Divergent evolution of a structural proteome: phenomenological models.

We develop models of the divergent evolution of genomes; the elementary object of sequence dynamics is the protein structural domain. To identify patterns of organization that reflect mechanisms of evolution, we consider the individual genomes of many procaryote species, studying the arrangement of protein structural domains in the space of all polypeptide structures.

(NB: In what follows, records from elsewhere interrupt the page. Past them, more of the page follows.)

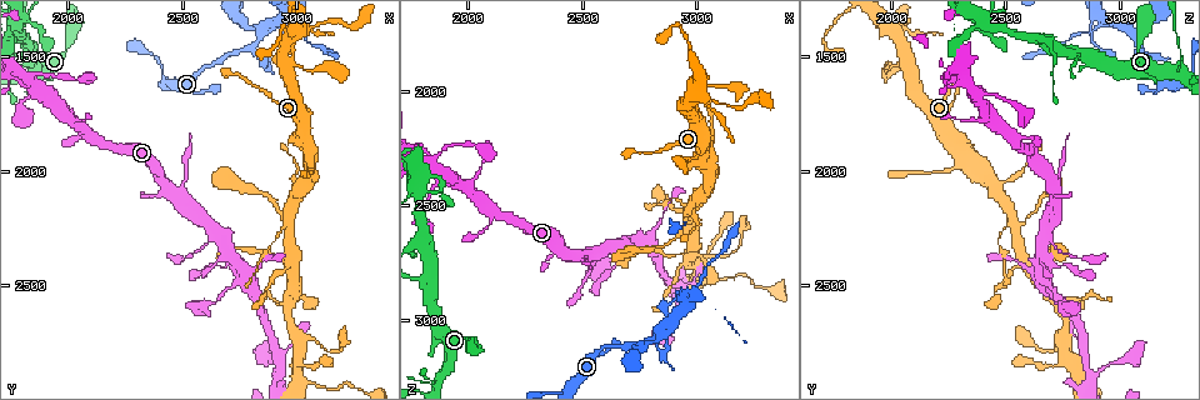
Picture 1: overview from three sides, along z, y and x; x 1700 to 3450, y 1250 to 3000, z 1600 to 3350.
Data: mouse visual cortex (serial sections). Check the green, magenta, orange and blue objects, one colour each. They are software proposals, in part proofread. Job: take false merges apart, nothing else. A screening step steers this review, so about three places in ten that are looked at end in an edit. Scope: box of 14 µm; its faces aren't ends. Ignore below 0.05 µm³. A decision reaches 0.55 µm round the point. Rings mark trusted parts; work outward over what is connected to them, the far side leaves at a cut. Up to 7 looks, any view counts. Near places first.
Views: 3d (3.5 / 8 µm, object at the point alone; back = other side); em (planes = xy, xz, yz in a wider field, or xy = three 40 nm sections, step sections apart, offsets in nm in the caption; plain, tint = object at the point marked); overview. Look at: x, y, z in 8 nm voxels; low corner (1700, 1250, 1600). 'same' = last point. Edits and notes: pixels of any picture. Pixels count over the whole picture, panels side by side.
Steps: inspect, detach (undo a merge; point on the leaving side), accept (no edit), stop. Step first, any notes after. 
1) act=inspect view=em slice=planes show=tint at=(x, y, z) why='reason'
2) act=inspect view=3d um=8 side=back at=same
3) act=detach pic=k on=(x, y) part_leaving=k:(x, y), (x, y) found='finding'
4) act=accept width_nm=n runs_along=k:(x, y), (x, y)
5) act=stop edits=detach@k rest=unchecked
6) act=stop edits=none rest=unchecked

act=inspect view=em slice=xy step=2 show=tint at=(2840, 1410, 3070) why='thin arm on a thick one'

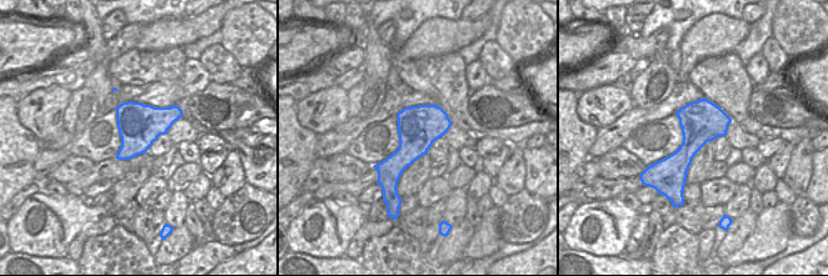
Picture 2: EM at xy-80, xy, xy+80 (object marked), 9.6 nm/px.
act=inspect view=3d um=3.5 at=same why='wider look'

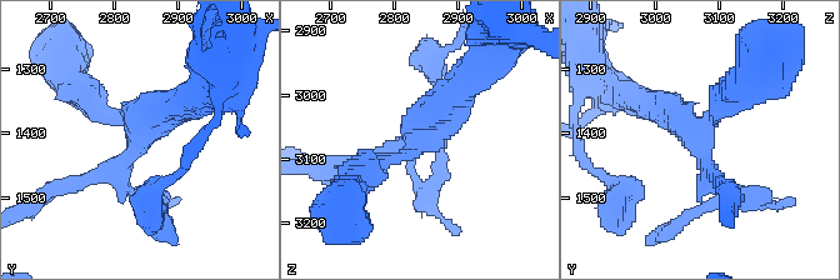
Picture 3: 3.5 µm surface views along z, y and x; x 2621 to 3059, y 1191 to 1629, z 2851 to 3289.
act=accept runs_along=3:(76, 185), (184, 100) found='all the same cell'

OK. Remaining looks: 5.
act=inspect view=3d um=8 side=back at=(2970, 2220, 2520) why='three-way junction'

We view the network of structural similarities as a graph, called the organismal Protein Domain Universe Graph (oPDUG); vertices represent types of structural domains and edges represent strong structural similarity. As observed before, each oPDUG is a highly nonrandom graph, as evidenced in the vertex degree distribution, which resembles a Pareto law (which has a power-law asymptotic). To explain this and other peculiar properties of the oPDUGs, we construct an evolving-graph model for the long-timescale evolutionary dynamics of oPDUGs, containing only divergent mechanisms of domain discovery. The model generates degree distributions (resembling Pareto laws) and clustering-coefficient distributions that are characteristic of the oPDUGs. In the infinite-graph limit, we analytically compute the exponent for specific biological parameters, as well as the complete phase diagram of the model, finding two distinct regimes of domain innovation dynamics. Thus, divergent evolutionary dynamics quantitatively explains the nonrandom organization of oPDUGs.